Sortir de la CEDH, comme le veut le député (LR) Guillaume Peltier ? Un acte inédit et sans mode d’emploi

Création : 2 juin 2021
Dernière modification : 22 juin 2022

Autrice : Tania Racho, docteure en droit européen, Université Paris II Panthéon-Assas

Source : RTL, Le Grand Jury, 30 mai 2021

Pour ne plus dépendre de la Cour européenne des droits de l’homme, il faut dénoncer la Convention du même nom et en sortir. On notera tout de même qu’un protocole n°15 a été ajouté à la Convention, qui insiste sur la subsidiarité de la jurisprudence européenne et prend mieux en compte la souveraineté des États.

Invité de l’émission RTL-LCI le grand jury, Guillaume Peltier (LR) estime que “la Cour européenne des droits de l’homme bride la souveraineté des peuples et des nations” et souhaite “en sortir provisoirement pour contraindre les juges [européens] à respecter la souveraineté des États”. 

Le vice-président du parti Les Républicains démarre fort sa campagne pour la présidentielle avec des propositions qui l’obligeront à surmonter quelques obstacles.

Deux éléments sont particulièrement délicats à mettre en œuvre dans son discours sur la Cour européenne des droits de l’homme : d’abord la sortie provisoire de la Convention européenne des droits de l’homme, dans l’objectif ensuite de contraindre les juges de la Cour européenne à respecter la souveraineté des États.

Sortir provisoirement de la CEDH : possible mais complexe et avec des conséquences que Guillaume Peltier ne semble pas avoir envisagées

La Convention européenne des droits de l’homme, qui crée la Cour européenne des droits de l’homme chargée de veiller à sa bonne application, ne prévoit pas de suspension provisoire. 

Deux possibilités s’offrent alors : soit une sortie définitive et un retour ensuite, sous conditions. Soit une “suspension” de certains articles de la Convention pour des questions liées à un état d’urgence.

La seconde option est à éliminer car cela ne répondrait que partiellement aux objectifs de Guillaume Peltier. Pour la première option, la Convention européenne des droits de l’homme prévoit une clause de dénonciation (article 58). C’est un schéma classique dans les traités internationaux : les États s’engagent, ils peuvent se désengager. La Convention européenne des droits de l’homme indique qu’il faut pour cela attendre 5 ans après la ratification (ce qui est le cas pour la France), puis notifier un préavis de 6 mois auprès du Secrétaire général du Conseil de l’Europe. La France ne pourrait plus être sanctionnée par la Cour européenne des droits de l’homme pour des actions commises après les 6 mois de préavis. Mais pendant la période de préavis et pour ce qui s’est passé avant, la France resterait responsable devant la Cour.
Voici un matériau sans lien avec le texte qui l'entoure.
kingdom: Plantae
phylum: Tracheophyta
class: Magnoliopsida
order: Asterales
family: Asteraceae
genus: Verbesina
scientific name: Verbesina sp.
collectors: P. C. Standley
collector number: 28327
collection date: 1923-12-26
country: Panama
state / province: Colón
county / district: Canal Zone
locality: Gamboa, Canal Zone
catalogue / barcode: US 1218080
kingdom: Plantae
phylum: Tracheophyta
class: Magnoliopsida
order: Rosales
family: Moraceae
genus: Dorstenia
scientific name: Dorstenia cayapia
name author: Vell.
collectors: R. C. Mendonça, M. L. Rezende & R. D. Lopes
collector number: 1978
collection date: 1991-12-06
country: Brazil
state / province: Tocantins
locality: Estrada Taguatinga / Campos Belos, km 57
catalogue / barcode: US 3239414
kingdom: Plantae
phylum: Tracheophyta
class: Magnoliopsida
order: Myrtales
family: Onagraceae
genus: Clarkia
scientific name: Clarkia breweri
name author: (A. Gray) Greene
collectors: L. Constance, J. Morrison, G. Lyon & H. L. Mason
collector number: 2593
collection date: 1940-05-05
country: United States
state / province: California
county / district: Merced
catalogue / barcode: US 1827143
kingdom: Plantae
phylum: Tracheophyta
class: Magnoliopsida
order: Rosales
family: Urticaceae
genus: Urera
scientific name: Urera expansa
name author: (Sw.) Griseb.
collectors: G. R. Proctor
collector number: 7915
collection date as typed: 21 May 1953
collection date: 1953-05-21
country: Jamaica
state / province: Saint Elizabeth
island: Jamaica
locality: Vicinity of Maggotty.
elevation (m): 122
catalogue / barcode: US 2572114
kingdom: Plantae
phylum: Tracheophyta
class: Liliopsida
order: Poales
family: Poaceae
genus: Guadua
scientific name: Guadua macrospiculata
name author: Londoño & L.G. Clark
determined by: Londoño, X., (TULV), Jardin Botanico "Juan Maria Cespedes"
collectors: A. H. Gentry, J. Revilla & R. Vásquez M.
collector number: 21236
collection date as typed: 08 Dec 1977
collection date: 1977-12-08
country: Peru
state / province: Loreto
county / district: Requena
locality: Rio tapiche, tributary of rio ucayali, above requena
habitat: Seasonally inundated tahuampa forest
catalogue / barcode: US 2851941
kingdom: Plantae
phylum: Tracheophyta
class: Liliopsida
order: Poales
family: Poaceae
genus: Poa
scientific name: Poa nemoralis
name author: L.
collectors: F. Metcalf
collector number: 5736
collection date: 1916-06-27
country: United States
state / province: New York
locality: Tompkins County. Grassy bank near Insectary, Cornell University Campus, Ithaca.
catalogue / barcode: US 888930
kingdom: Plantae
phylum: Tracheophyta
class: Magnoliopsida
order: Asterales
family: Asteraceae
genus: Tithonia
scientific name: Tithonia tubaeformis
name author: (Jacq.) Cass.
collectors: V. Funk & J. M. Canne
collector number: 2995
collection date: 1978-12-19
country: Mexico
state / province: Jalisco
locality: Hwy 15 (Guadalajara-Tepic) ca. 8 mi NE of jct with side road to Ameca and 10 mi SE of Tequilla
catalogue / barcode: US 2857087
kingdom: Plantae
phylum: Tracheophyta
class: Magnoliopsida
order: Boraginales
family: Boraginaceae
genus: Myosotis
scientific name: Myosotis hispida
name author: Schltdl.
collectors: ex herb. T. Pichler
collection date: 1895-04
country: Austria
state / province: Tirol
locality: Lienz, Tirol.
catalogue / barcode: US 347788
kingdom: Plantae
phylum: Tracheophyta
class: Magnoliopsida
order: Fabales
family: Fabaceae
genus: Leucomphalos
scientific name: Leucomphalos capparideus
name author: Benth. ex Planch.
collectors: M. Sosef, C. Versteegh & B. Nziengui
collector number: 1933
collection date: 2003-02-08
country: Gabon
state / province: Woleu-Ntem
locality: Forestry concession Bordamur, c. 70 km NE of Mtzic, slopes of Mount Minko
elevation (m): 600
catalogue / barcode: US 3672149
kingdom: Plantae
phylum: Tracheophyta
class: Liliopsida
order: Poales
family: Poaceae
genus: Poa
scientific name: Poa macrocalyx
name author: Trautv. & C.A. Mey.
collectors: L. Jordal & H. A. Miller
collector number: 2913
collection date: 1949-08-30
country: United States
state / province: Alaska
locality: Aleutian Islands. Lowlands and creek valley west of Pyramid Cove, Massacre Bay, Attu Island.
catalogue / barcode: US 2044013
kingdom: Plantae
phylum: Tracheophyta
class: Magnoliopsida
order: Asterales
Attention également : le Conseil de l’Europe a pris l’habitude de conditionner l’adhésion de ses membres à la ratification de la Convention européenne des droits de l’homme. Donc si un pays décide de sortir de la Convention, il paraîtrait logique qu’il soit aussi exclu du Conseil de l’Europe, qui comprend 47 membres. Ainsi, la France serait le seul État européen à ne pas faire partie de cette organisation de défense des droits de l’homme.  

L’objectif : “contraindre les juges européens à respecter la souveraineté des pays”

Guillaume Peltier, qui n’a pas répondu à nos questions, entend revenir dans la CEDH en faisant en sorte que plus aucun juge extérieur ne puisse s’opposer aux décisions prises souverainement par la France. Simplement, cette demande est absurde juridiquement : les juges nationaux ou internationaux ne doivent jamais être contraints dans leurs décisions. 

On fera tout de même remarquer que la Cour européenne des droits de l’homme tient déjà compte de la souveraineté des États dans bien des domaines, avec l’idée de “marge nationale d’appréciation” : la Cour évite déjà de se prononcer  lorsqu’elle estime que les pays européens entretiennent des divergences de fond sur une problématique. Par exemple, relèvent de cette marge d’appréciation la question du port du voile, celle du mariage homosexuel, ou celle du droit à l’avortement, etc. 

Cette marge respectée par la Cour devrait être renforcée par un protocole n° 15 entrant en vigueur le 1er août 2021, qui insère dans le Préambule de la Convention les termes de “subsidiarité” et de “marge nationale d’appréciation”. Les deux vont clairement dans le sens d’un renforcement de la souveraineté nationale, en rappelant que les juges nationaux sont les plus pertinents pour comprendre une situation interne.